The lesson is clear: sovereignty over resources is built through local transformation, creating attractive conditions for investors, and training human capital. It is transformation, not protection, that creates value.
AFRICA IN THE MIRROR: RESOURCES WITHOUT TRANSFORMATION
Africa represents about 30% of global mineral reserves and holds two-thirds of global cobalt reserves. It is the world’s largest producer of cocoa and coffee. Yet, less than 5% of African minerals are processed on the continent. Most of the value created from African resources is captured in Europe, Asia, North America.
This is not the result of a curse, but of a persistent confusion between sovereignty over the resource – a legal reality – and sovereignty over value – an economic construction. Owning the ore is not enough. It is necessary to have the capacity, the will, and the institutional environment to transform it. This is precisely what Indonesia understood with its nickel, Malaysia with its rubber, Thailand with its agri-food sector.
One of the most striking paradoxes of African sovereigntism is that it demands a strong state while producing states that intervene in the economy without the capacity to transform it. In Africa, the sovereigntist state is too often the one that nationalizes without industrializing, protects without competitiveness, subsidizes without conditionality. It is present everywhere without being effective anywhere, producing the opposite of sovereignty: increased dependence and a local private sector stifled by rents rather than stimulated by competition.
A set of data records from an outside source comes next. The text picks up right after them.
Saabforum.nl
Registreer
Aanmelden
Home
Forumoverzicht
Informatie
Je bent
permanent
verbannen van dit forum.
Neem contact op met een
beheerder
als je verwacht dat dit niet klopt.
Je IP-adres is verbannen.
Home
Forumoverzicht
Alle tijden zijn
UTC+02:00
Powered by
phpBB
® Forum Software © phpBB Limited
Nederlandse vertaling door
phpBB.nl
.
Yet, some glimmers exist. Morocco has built a world-class automotive and aerospace industry in two decades. Rwanda has transformed its economy into a platform for digital services and technologies through rigorous governance. Ivory Coast is developing the local transformation of its cocoa to capture an increasing share of added value. These examples show that the path exists – it requires method, patience, and a courageous conception of what sovereignty truly means.
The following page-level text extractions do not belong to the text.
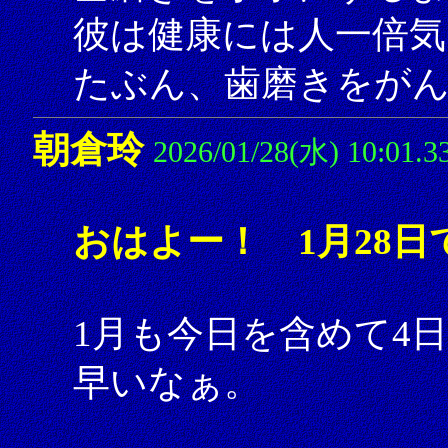
彼は健康には人一倍気
たぶん、歯磨きをが
朝倉玲
2026/01/28(水) 10:01.3
おはよー！ 1月28日
1月も今日を含めて4
早いなぁ。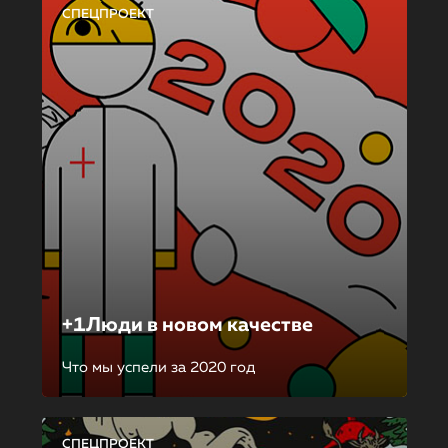
СПЕЦПРОЕКТ
+1Люди в новом качестве
Что мы успели за 2020 год
СПЕЦПРОЕКТ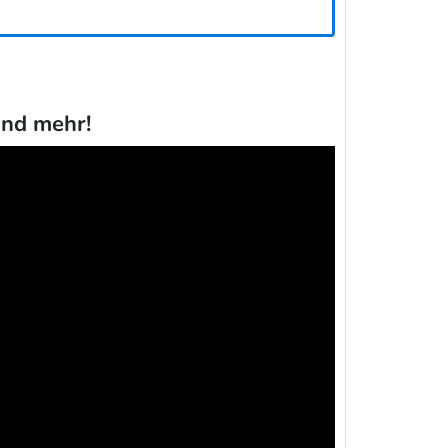
und mehr!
THE TIME FOR BUILT SOVEREIGNTY
Africa does not need declared sovereignty. It needs visible, measurable, performance-based sovereignty built. It is forged in industrial discipline, factory by factory, sector by sector, well-negotiated contract by contract. It is measured in the local transformation of resources, the competitiveness of exports, the progressive upgrading of national productive capacities.
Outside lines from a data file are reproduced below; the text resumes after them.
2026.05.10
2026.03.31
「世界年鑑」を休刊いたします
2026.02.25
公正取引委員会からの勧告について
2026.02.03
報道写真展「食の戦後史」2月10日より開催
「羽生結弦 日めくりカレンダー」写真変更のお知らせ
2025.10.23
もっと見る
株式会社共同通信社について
The Asian mirror does not lie. What transformed South Korea, Vietnam, and Indonesia was not a declaration of sovereignty but a sovereignty strategy: patient, consistent, demanding, anchored in the reality of the global market, and driven by a long-term political will. Africa has all the ingredients for this transformation. What it still lacks is the collective conviction that sovereignty is not a state to be achieved by proclamation but a horizon to be built every day, with method and with the courageous lucidity to face the numbers.
“Africa will only be sovereign when it can produce, transform, export, and innovate. Not when it has said it, but when it has proven it.”
Lansana Gagny SAKHO, Adm.A., C.M.C.
The data cited in this article are from publications by the OECD, the World Bank, and national statistical institutes (2024).